* _What needs to be done_
Retype, word for word, a stretch of the excerpt below on multi-agent decision support, starting at the words "According to Schneeweiss" and stopping after "the requirements 1–4.".

According to Schneeweiss [24] it is possible to implement distributed hierarchical decision-making systems by means of MAS if the corresponding software agents are equipped with optimization and advanced coordination capabilities. At the same time, agents allow for a meaningful, rich communication. Since MAS are distributed systems, the scalability of the system is ensured. Therefore, we are interested in providing agent-based decision support for semiconductor supply chains to fulfill the requirements 1–4.

The concept of decision-making and staff agents is provided by the Product Resource Order Staff Architecture (PROSA) reference architecture [27] in holonic manufacturing. Staff agents support decision-making agents in course of solving their decision problems. They encapsulate algorithms for decision-making. PROSA is extended towards generic application domains by differentiating between resources, tasks, and task types in [26]. We argue that a separation between decision-making and staff agents is useful to fulfill the requirements 5–7. A separation of planning and control algorithms from the planning and control system is ensured by differentiating between decision-making and staff agents. Staff agents are able to provide situation-dependent parameter settings in the various planning and control algorithms, i.e. requirement 5 is supported. Scenario agents as specific staff agents fulfill requirement 6. Discrete-event simulation can be embedded into staff agents to meet the requirement of simulation-based support of performance assessment and decision-making capabilities.

The remaining three requirements are supported by hybridizing the MAS with web services. Planning and control functionality provided by legacy systems can be encapsulated into web services. The operations of these web services can be used by the software agents, i.e., the web services can be discovered and engaged by software agents. Therefore, this allows us to meet requirement 8. Techniques for web service selection can be incorporated into staff agents. This results in supporting requirement 9. Finally, requirement 10 is supported by web services since web services are considered as one of the key enabling technologies for cloud manufacturing [7]. Moreover, web services support to a certain extent requirement 2 since they are based on human readable and machine readable, i.e., XML-based communication protocols.

2.2 Related Work

We discuss related work with respect to MAS in SCM, methods to hybridize service-oriented architecture (SOA) approaches with MAS and known MAS applications in semiconductor manufacturing. Agent-based approaches for SCM are discussed quite often in the literature. Requirements for agent-based systems to provide SCM functionality are discussed in [5]. We refer to [13] for a related survey.

There are several attempts described in the literature to equip MAS with SOA techniques and vice versa. Huhns [9, 10] argues that agents, on the one hand, have to applied in SOA-based information systems to support service composition and selection, to contribute the rich communication abilities, and to allow for a proactive behavior of the resulting hybrid systems. On the other hand, SOA solutions offer operability in a standardized way, and they are widely accepted in the industry. A similar discussion is presented in [28].

The ALIVE architecture described in [3] differentiates between a coordination layer that is based on software agents and a service layer that is formed by web services. The web services are invoked by the software agents of the coordination layer. The differentiation between agents and services in ALIVE is somewhat similar to the differentiation of decision-making and staff agents in the PROSA architecture, i.e., the staff agents from PROSA are replaced by web services. Decision support systems based on software agents that invoke services to build and run decision models are proposed in [4]. The proposed architecture is applied to solve a collaborative planning, forecasting and replenishment problem in supply chains. In a certain sense, this proposal is similar to replacing certain services provided by a staff agent in PROSA by web services.

* _Material supplied_
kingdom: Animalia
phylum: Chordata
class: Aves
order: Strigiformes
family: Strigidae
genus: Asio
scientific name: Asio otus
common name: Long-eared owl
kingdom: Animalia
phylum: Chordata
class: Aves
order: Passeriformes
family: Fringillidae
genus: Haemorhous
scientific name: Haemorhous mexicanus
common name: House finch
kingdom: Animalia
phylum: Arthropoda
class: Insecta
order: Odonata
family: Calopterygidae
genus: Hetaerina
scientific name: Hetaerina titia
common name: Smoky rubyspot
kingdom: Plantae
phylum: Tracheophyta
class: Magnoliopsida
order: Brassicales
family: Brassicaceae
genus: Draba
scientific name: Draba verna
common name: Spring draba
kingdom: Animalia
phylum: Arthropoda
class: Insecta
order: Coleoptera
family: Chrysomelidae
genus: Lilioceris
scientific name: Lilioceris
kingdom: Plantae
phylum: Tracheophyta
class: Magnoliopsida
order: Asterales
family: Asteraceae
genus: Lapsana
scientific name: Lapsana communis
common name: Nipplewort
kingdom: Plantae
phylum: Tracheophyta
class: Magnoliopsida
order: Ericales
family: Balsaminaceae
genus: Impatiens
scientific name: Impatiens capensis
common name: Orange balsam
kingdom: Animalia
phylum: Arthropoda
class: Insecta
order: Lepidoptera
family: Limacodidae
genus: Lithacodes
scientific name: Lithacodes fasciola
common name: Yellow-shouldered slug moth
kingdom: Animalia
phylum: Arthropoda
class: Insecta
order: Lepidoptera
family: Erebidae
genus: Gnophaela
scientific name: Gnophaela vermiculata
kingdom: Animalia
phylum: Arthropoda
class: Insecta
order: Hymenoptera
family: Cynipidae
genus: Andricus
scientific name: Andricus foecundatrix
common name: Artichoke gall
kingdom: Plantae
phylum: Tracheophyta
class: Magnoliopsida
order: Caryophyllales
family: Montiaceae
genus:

* _Answer_
According to Schneeweiss [24] it is possible to implement distributed hierarchical decision-making systems by means of MAS if the corresponding software agents are equipped with optimization and advanced coordination capabilities. At the same time, agents allow for a meaningful, rich communication. Since MAS are distributed systems, the scalability of the system is ensured. Therefore, we are interested in providing agent-based decision support for semiconductor supply chains to fulfill the requirements 1–4.